**DESCRIPTION OF THE TASK:** Search the records for the string "вниз", and show each line where it appears.

Extracted page text data:
- - -

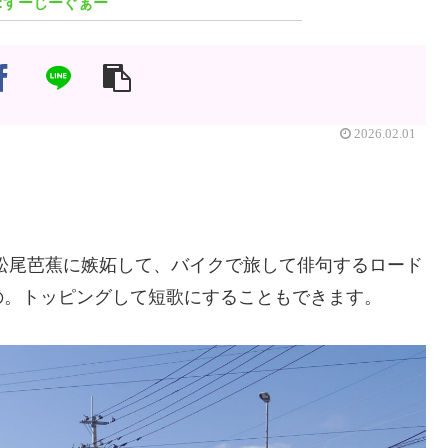
すーじーぐぁー
2026.02.01
松尾芭蕉に嫉妬して、バイクで旅して俳句するロード
の。トッピングして短歌にすることもできます。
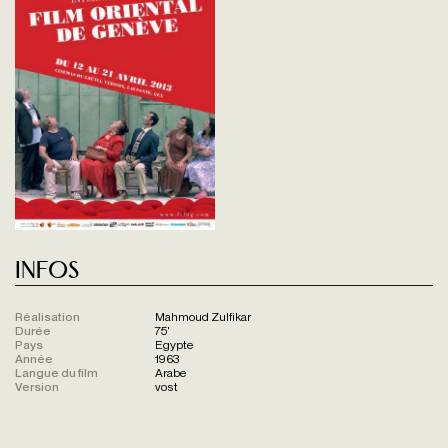
Infos
Réalisation
Mahmoud Zulfikar
Durée
75'
Pays
Egypte
Année
1963
Langue du film
Arabe
Version
vost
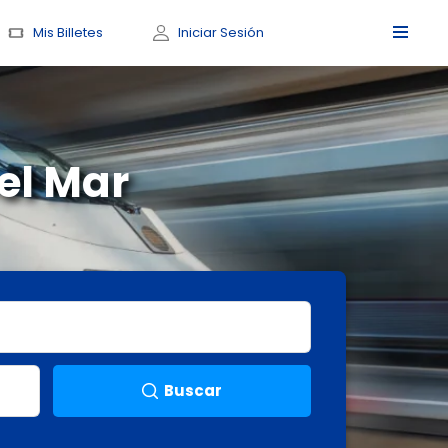
Mis Billetes
Iniciar Sesión
el Mar
Buscar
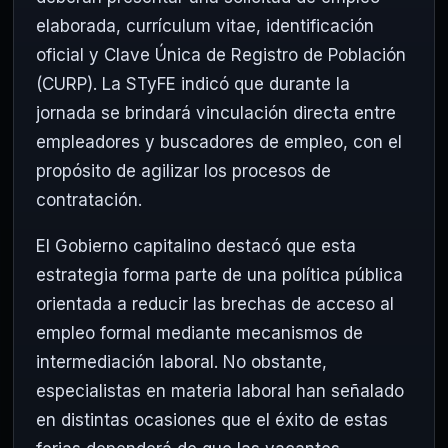
elaborada, currículum vitae, identificación
oficial y Clave Única de Registro de Población
(CURP). La STyFE indicó que durante la
jornada se brindará vinculación directa entre
empleadores y buscadores de empleo, con el
propósito de agilizar los procesos de
contratación.
El Gobierno capitalino destacó que esta
estrategia forma parte de una política pública
orientada a reducir las brechas de acceso al
empleo formal mediante mecanismos de
intermediación laboral. No obstante,
especialistas en materia laboral han señalado
en distintas ocasiones que el éxito de estas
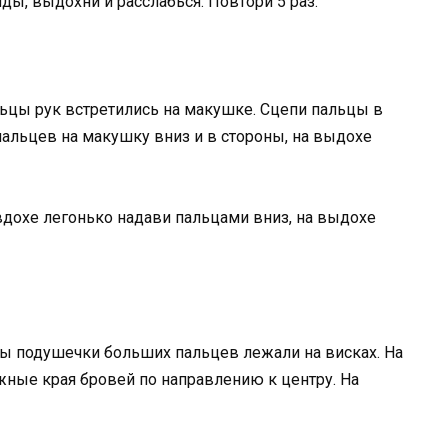
ды, выдохни и расслабься. Повтори 5 раз.
льцы рук встретились на макушке. Сцепи пальцы в
альцев на макушку вниз и в стороны, на выдохе
вдохе легонько надави пальцами вниз, на выдохе
бы подушечки больших пальцев лежали на висках. На
ные края бровей по направлению к центру. На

- - -

**TASK OUTPUT:**
альцев на макушку вниз и в стороны, на выдохе
вдохе легонько надави пальцами вниз, на выдохе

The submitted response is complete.